Après deux décennies de tentatives ratées pour relancer ses raffineries publiques, le Nigeria pourrait finir par les vendre. Le patron de la NNPC, nommé il y a quelques mois pour remettre les usines sur pied, admet que le chantier est bien plus complexe que prévu.
Le Nigeria n’écarte plus la vente de ses raffineries publiques. C’est ce qu’a déclaré Bayo Ojulari (photo), le nouveau dirigeant de la société publique du pétrole (NNPC), lors d’un entretien avec Bloomberg, en marge du 9e séminaire de l’OPEP à Vienne.
« La vente n’est pas exclue. Toutes les options sont actuellement à l’étude », a-t-il indiqué, précisant qu’une revue stratégique des activités de raffinage est en cours et devrait être finalisée d’ici la fin de l’année.
Cette sortie marque un tournant. Depuis des années, la relance des raffineries de Port Harcourt, Warri et Kaduna est une promesse récurrente des autorités. Selon un rapport parlementaire publié en 2023, environ 25 milliards de dollars ont été investis entre 2003 et 2023, sans que ces infrastructures ne soient remises durablement en service.
Malgré plusieurs annonces de relance, les résultats restent décevants. La raffinerie de Port Harcourt, relancée fin 2024 après un chantier de 1,5 milliard $, a été de nouveau arrêtée en mai 2025. Warri, qui avait repris à 60?% de sa capacité, est, elle aussi, à l’arrêt après une défaillance majeure. À Kaduna, les travaux de réhabilitation sont toujours en cours.
Bayo Ojulari reconnaît que la complexité technique dépasse les prévisions. Certaines technologies introduites ne sont pas compatibles avec les équipements vétustes, et il admet que les raffineries sont restées à l’arrêt trop longtemps.
Le constat rejoint celui d’Aliko Dangote, qui affirmait récemment qu’il était illusoire de moderniser ces installations sans repartir de zéro. Pour lui, investir dans ces usines revient à essayer de faire rouler une voiture conçue il y a quarante ans avec des pièces d’aujourd’hui.
Un test crucial pour la NNPC
Nommé en avril 2025 par le président Bola Tinubu, Bayo Ojulari devait incarner une nouvelle ère à la tête de la NNPC. L’ancien cadre de Shell avait pour mission de relancer la production pétrolière, de moderniser l’entreprise et surtout, de faire fonctionner les raffineries publiques.
Moins de quatre mois après sa prise de fonction, l’un de ses principaux chantiers est déjà remis en question. Cela en dit long sur l’ampleur des blocages dans le secteur : choix techniques discutables, une gouvernance défaillante, des scandales de détournements présumés et de corruption.
Pour Ojulari, ce dossier est un test majeur.

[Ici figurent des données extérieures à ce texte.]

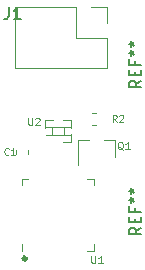
<source format=gto>
G04 #@! TF.GenerationSoftware,KiCad,Pcbnew,(5.1.0)-1*
G04 #@! TF.CreationDate,2020-11-19T10:17:46+01:00*
G04 #@! TF.ProjectId,PCB_optical_sensors_2_PMW,5043425f-6f70-4746-9963-616c5f73656e,rev?*
G04 #@! TF.SameCoordinates,Original*
G04 #@! TF.FileFunction,Legend,Top*
G04 #@! TF.FilePolarity,Positive*
%FSLAX46Y46*%
G04 Gerber Fmt 4.6, Leading zero omitted, Abs format (unit mm)*
G04 Created by KiCad (PCBNEW (5.1.0)-1) date 2020-11-19 10:17:46*
%MOMM*%
%LPD*%
G04 APERTURE LIST*
%ADD10C,0.120000*%
%ADD11C,0.001000*%
%ADD12C,0.300000*%
%ADD13C,0.150000*%
%ADD14C,0.100000*%
G04 APERTURE END LIST*
D10*
X164742000Y-74610000D02*
X165438000Y-74610000D01*
X165438000Y-73914000D02*
X165438000Y-74610000D01*
X165438000Y-72710000D02*
X164742000Y-72710000D01*
X165438000Y-72710000D02*
X165438000Y-73406000D01*
X163934000Y-72710000D02*
X163238000Y-72710000D01*
D11*
X163838000Y-74010000D02*
X163838000Y-73310000D01*
X164838000Y-74010000D02*
X164838000Y-73310000D01*
D10*
X163238000Y-72710000D02*
X163238000Y-73406000D01*
D11*
X163338000Y-73310000D02*
X165338000Y-73310000D01*
X163338000Y-74010000D02*
X165338000Y-74010000D01*
D10*
X161800000Y-75266733D02*
X161800000Y-75609267D01*
X160780000Y-75266733D02*
X160780000Y-75609267D01*
X160722000Y-63186000D02*
X160722000Y-68386000D01*
X165862000Y-63186000D02*
X160722000Y-63186000D01*
X168462000Y-68386000D02*
X160722000Y-68386000D01*
X165862000Y-63186000D02*
X165862000Y-65786000D01*
X165862000Y-65786000D02*
X168462000Y-65786000D01*
X168462000Y-65786000D02*
X168462000Y-68386000D01*
X167132000Y-63186000D02*
X168462000Y-63186000D01*
X168462000Y-63186000D02*
X168462000Y-64516000D01*
X169220000Y-74440000D02*
X169220000Y-75900000D01*
X166060000Y-74440000D02*
X166060000Y-76600000D01*
X166060000Y-74440000D02*
X166990000Y-74440000D01*
X169220000Y-74440000D02*
X168290000Y-74440000D01*
X167223221Y-73154000D02*
X167548779Y-73154000D01*
X167223221Y-72134000D02*
X167548779Y-72134000D01*
D12*
X161688000Y-84472000D02*
G75*
G03X161688000Y-84472000I-150000J0D01*
G01*
D10*
X161278000Y-83832000D02*
X161278000Y-83282000D01*
X167398000Y-83282000D02*
X167398000Y-83832000D01*
X167398000Y-83832000D02*
X166848000Y-83832000D01*
X161278000Y-78262000D02*
X161278000Y-77712000D01*
X161278000Y-77712000D02*
X161828000Y-77712000D01*
X166848000Y-77712000D02*
X167398000Y-77712000D01*
X167398000Y-77712000D02*
X167398000Y-78262000D01*
D13*
X171394380Y-81851333D02*
X170918190Y-82184666D01*
X171394380Y-82422761D02*
X170394380Y-82422761D01*
X170394380Y-82041809D01*
X170442000Y-81946571D01*
X170489619Y-81898952D01*
X170584857Y-81851333D01*
X170727714Y-81851333D01*
X170822952Y-81898952D01*
X170870571Y-81946571D01*
X170918190Y-82041809D01*
X170918190Y-82422761D01*
X170870571Y-81422761D02*
X170870571Y-81089428D01*
X171394380Y-80946571D02*
X171394380Y-81422761D01*
X170394380Y-81422761D01*
X170394380Y-80946571D01*
X170870571Y-80184666D02*
X170870571Y-80518000D01*
X171394380Y-80518000D02*
X170394380Y-80518000D01*
X170394380Y-80041809D01*
X170394380Y-79518000D02*
X170632476Y-79518000D01*
X170537238Y-79756095D02*
X170632476Y-79518000D01*
X170537238Y-79279904D01*
X170822952Y-79660857D02*
X170632476Y-79518000D01*
X170822952Y-79375142D01*
X170394380Y-78756095D02*
X170632476Y-78756095D01*
X170537238Y-78994190D02*
X170632476Y-78756095D01*
X170537238Y-78518000D01*
X170822952Y-78898952D02*
X170632476Y-78756095D01*
X170822952Y-78613238D01*
X171394380Y-69405333D02*
X170918190Y-69738666D01*
X171394380Y-69976761D02*
X170394380Y-69976761D01*
X170394380Y-69595809D01*
X170442000Y-69500571D01*
X170489619Y-69452952D01*
X170584857Y-69405333D01*
X170727714Y-69405333D01*
X170822952Y-69452952D01*
X170870571Y-69500571D01*
X170918190Y-69595809D01*
X170918190Y-69976761D01*
X170870571Y-68976761D02*
X170870571Y-68643428D01*
X171394380Y-68500571D02*
X171394380Y-68976761D01*
X170394380Y-68976761D01*
X170394380Y-68500571D01*
X170870571Y-67738666D02*
X170870571Y-68072000D01*
X171394380Y-68072000D02*
X170394380Y-68072000D01*
X170394380Y-67595809D01*
X170394380Y-67072000D02*
X170632476Y-67072000D01*
X170537238Y-67310095D02*
X170632476Y-67072000D01*
X170537238Y-66833904D01*
X170822952Y-67214857D02*
X170632476Y-67072000D01*
X170822952Y-66929142D01*
X170394380Y-66310095D02*
X170632476Y-66310095D01*
X170537238Y-66548190D02*
X170632476Y-66310095D01*
X170537238Y-66072000D01*
X170822952Y-66452952D02*
X170632476Y-66310095D01*
X170822952Y-66167238D01*
D14*
X161848857Y-72569428D02*
X161848857Y-73055142D01*
X161877428Y-73112285D01*
X161906000Y-73140857D01*
X161963142Y-73169428D01*
X162077428Y-73169428D01*
X162134571Y-73140857D01*
X162163142Y-73112285D01*
X162191714Y-73055142D01*
X162191714Y-72569428D01*
X162448857Y-72626571D02*
X162477428Y-72598000D01*
X162534571Y-72569428D01*
X162677428Y-72569428D01*
X162734571Y-72598000D01*
X162763142Y-72626571D01*
X162791714Y-72683714D01*
X162791714Y-72740857D01*
X162763142Y-72826571D01*
X162420285Y-73169428D01*
X162791714Y-73169428D01*
X160174000Y-75652285D02*
X160145428Y-75680857D01*
X160059714Y-75709428D01*
X160002571Y-75709428D01*
X159916857Y-75680857D01*
X159859714Y-75623714D01*
X159831142Y-75566571D01*
X159802571Y-75452285D01*
X159802571Y-75366571D01*
X159831142Y-75252285D01*
X159859714Y-75195142D01*
X159916857Y-75138000D01*
X160002571Y-75109428D01*
X160059714Y-75109428D01*
X160145428Y-75138000D01*
X160174000Y-75166571D01*
X160745428Y-75709428D02*
X160402571Y-75709428D01*
X160574000Y-75709428D02*
X160574000Y-75109428D01*
X160516857Y-75195142D01*
X160459714Y-75252285D01*
X160402571Y-75280857D01*
D13*
X160194666Y-63206380D02*
X160194666Y-63920666D01*
X160147047Y-64063523D01*
X160051809Y-64158761D01*
X159908952Y-64206380D01*
X159813714Y-64206380D01*
X161194666Y-64206380D02*
X160623238Y-64206380D01*
X160908952Y-64206380D02*
X160908952Y-63206380D01*
X160813714Y-63349238D01*
X160718476Y-63444476D01*
X160623238Y-63492095D01*
D14*
X169868857Y-75258571D02*
X169811714Y-75230000D01*
X169754571Y-75172857D01*
X169668857Y-75087142D01*
X169611714Y-75058571D01*
X169554571Y-75058571D01*
X169583142Y-75201428D02*
X169526000Y-75172857D01*
X169468857Y-75115714D01*
X169440285Y-75001428D01*
X169440285Y-74801428D01*
X169468857Y-74687142D01*
X169526000Y-74630000D01*
X169583142Y-74601428D01*
X169697428Y-74601428D01*
X169754571Y-74630000D01*
X169811714Y-74687142D01*
X169840285Y-74801428D01*
X169840285Y-75001428D01*
X169811714Y-75115714D01*
X169754571Y-75172857D01*
X169697428Y-75201428D01*
X169583142Y-75201428D01*
X170411714Y-75201428D02*
X170068857Y-75201428D01*
X170240285Y-75201428D02*
X170240285Y-74601428D01*
X170183142Y-74687142D01*
X170126000Y-74744285D01*
X170068857Y-74772857D01*
X169318000Y-72915428D02*
X169118000Y-72629714D01*
X168975142Y-72915428D02*
X168975142Y-72315428D01*
X169203714Y-72315428D01*
X169260857Y-72344000D01*
X169289428Y-72372571D01*
X169318000Y-72429714D01*
X169318000Y-72515428D01*
X169289428Y-72572571D01*
X169260857Y-72601142D01*
X169203714Y-72629714D01*
X168975142Y-72629714D01*
X169546571Y-72372571D02*
X169575142Y-72344000D01*
X169632285Y-72315428D01*
X169775142Y-72315428D01*
X169832285Y-72344000D01*
X169860857Y-72372571D01*
X169889428Y-72429714D01*
X169889428Y-72486857D01*
X169860857Y-72572571D01*
X169518000Y-72915428D01*
X169889428Y-72915428D01*
X167182857Y-84253428D02*
X167182857Y-84739142D01*
X167211428Y-84796285D01*
X167240000Y-84824857D01*
X167297142Y-84853428D01*
X167411428Y-84853428D01*
X167468571Y-84824857D01*
X167497142Y-84796285D01*
X167525714Y-84739142D01*
X167525714Y-84253428D01*
X168125714Y-84853428D02*
X167782857Y-84853428D01*
X167954285Y-84853428D02*
X167954285Y-84253428D01*
X167897142Y-84339142D01*
X167840000Y-84396285D01*
X167782857Y-84424857D01*
M02*

</source>
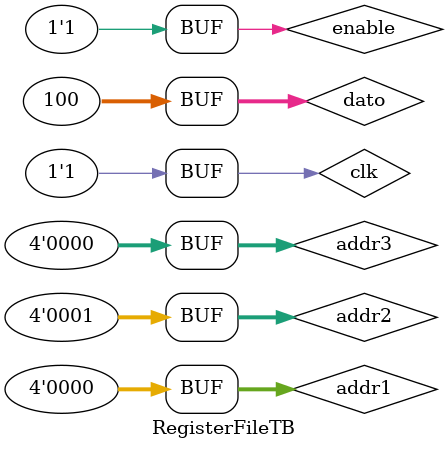
<source format=sv>
module RegisterFileTB();

		logic[31:0] dato;
		logic[3:0] addr1;
		logic[3:0] addr2;
		logic[3:0] addr3;
		logic[31:0] datosalida1;
		logic[31:0] datosalida2;
		logic [31:0]pc;
		logic clk;
		logic enable;

		RegisterFile DUT (clk,enable,addr1,addr2,addr3,dato,pc,datosalida1,datosalida2);
		
		initial begin
		   clk = 1; 
			
			enable = 1;
			addr3 = 0;
			dato = 100;
			#4
			addr1 = 0;
			#4
			addr2 = 1;
	end
endmodule

</source>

Il veut préparer la NNPC à une introduction en Bourse d’ici 2028. Mais pour cela, il faudra démontrer que l’entreprise sait prendre des décisions difficiles, tourner la page du gaspillage passé et concentrer ses ressources sur les projets les plus rentables, notamment dans le gaz.
La NNPC ambitionnait pourtant d’atteindre 200?000 barils de produits raffinés par jour d’ici 2027, et 500?000 à l’horizon 2030. Mais ces objectifs semblent de plus en plus compromis.